Les policiers ont encore moins le loisir de lui demander de bakchich l’année suivante. En 1977, le V.Club est inarrêtable en coupe du Congo. S’il trime huit heures par jour sur le chantier, « voire plus en cas de bétonnage, car c’est mieux le soir pour ça » et qu’il lui arrive de louper des entraînements, il fait partie du voyage pour Brazzaville où les attendent les Diables noirs. Un périple en train de douze heures pour lequel il lui a fallu poser quatre jours de congé. Les plus rentables de son existence, certainement. La finale se déroule le 31 décembre au stade de la Révolution devant plus de 30 000 spectateurs. Une rencontre où il ne fallait pas arriver en retard. C’est depuis le banc que Charles assiste dès la cinquième minute au but de la tête de son coéquipier Matama. Le seul et unique de la rencontre, malgré l’entrée en jeu du « Mundele » en seconde période. Au coup de sifflet final, le terrain est envahi. Quand Pulfer retrouve ses esprits, il est en caleçon et chaussettes. Le reste a été emporté. Jusqu’à présent, le point culminant de sa carrière était une égalisation de son club suisse face au FC Kleinhüningen dans un premier tour de coupe…

Défilé en Peugeot 404 décapotable

Kinkala, Madingou, Loubomo, à chaque gare du retour, le capitaine présente la « coupe du huitième anniversaire du Parti » aux curieux venus en masse. Mais le vrai triomphe a lieu à Pointe-Noire. Le président conduit sa Peugeot 404 décapotable à travers la foule.
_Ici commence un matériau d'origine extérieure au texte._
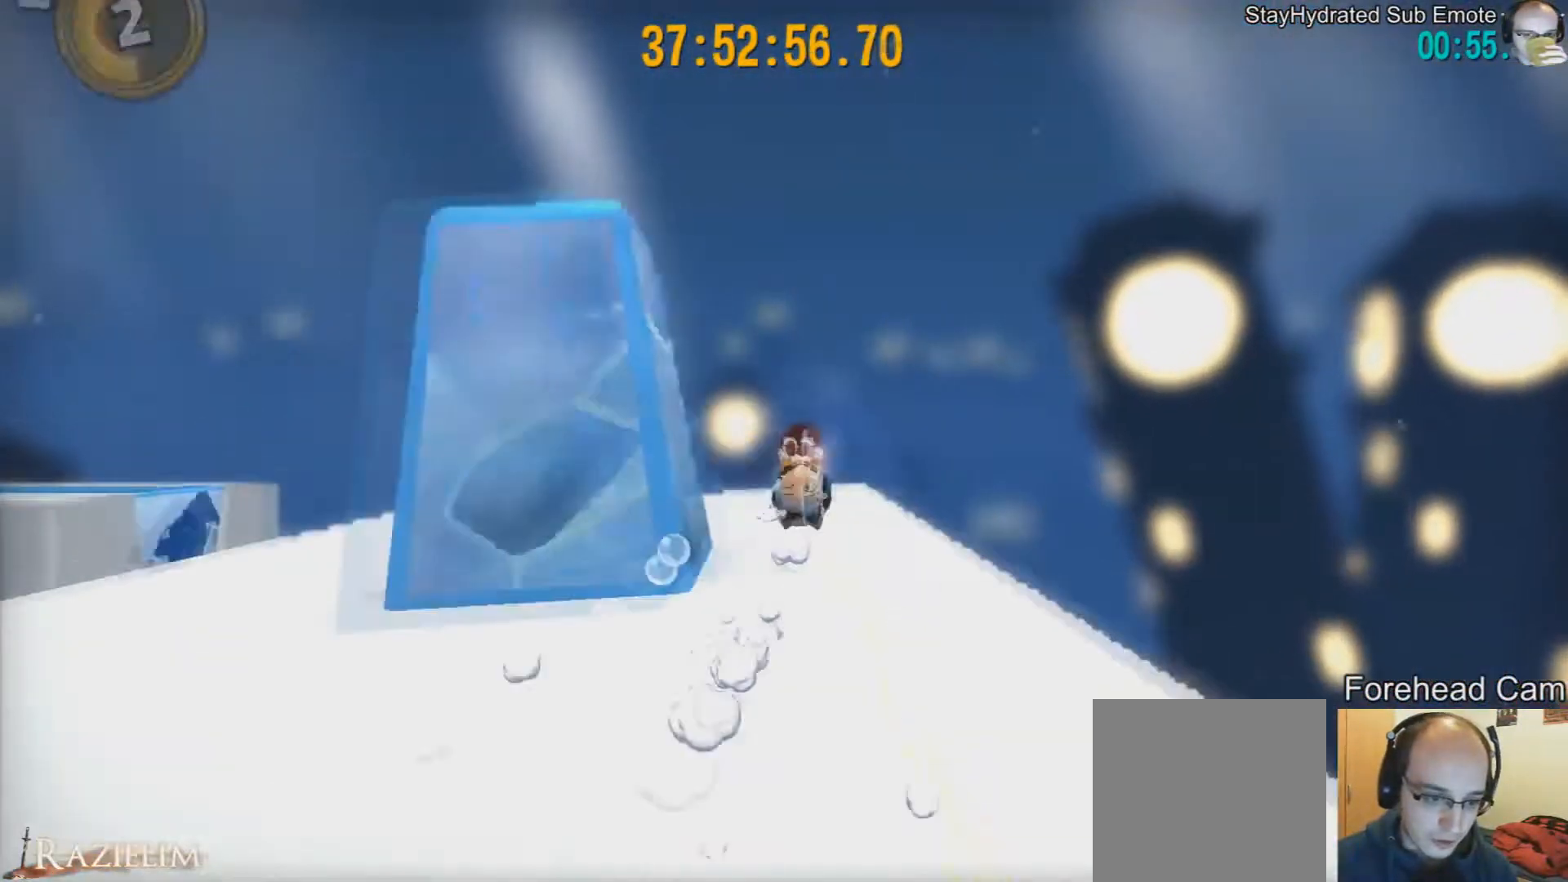
{"buttons": [], "left_stick": "up-left", "right_stick": "right", "events": [[41, "R2", "up"], [167, "right_stick", "right"], [208, "left_stick", "up-left"]]}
Sur le siège arrière se tient Pulfer debout, le trophée en argent au bout des doigts :« J’avais l’impression d’être un petit Pelé. » Deux mois auparavant, le vrai Pelé raccrochait les crampons, et, au zénith de sa carrière, Pulfer décide d’en faire autant en quittant le Congo : « Je suis le premier employé de l’entreprise à être arrivé ici et le dernier à en être reparti. » Dès son retour au pays, il donne un coup de main à son équipe de Pieterleien dans la lutte contre la relégation. Toutefois, Charles n’a pas laissé tout son glorieux passé derrière lui. Il est revenu accompagné de la nièce de l’entraîneur, jolie Congolaise à qui il donnera un mariage en 1982 et deux enfants. Mais surtout avec un surnom pour ses coéquipiers helvètes : « Congo-Charly ».

Plusieurs photos de Congo-Charly sont consultables sur le site de Zwolf.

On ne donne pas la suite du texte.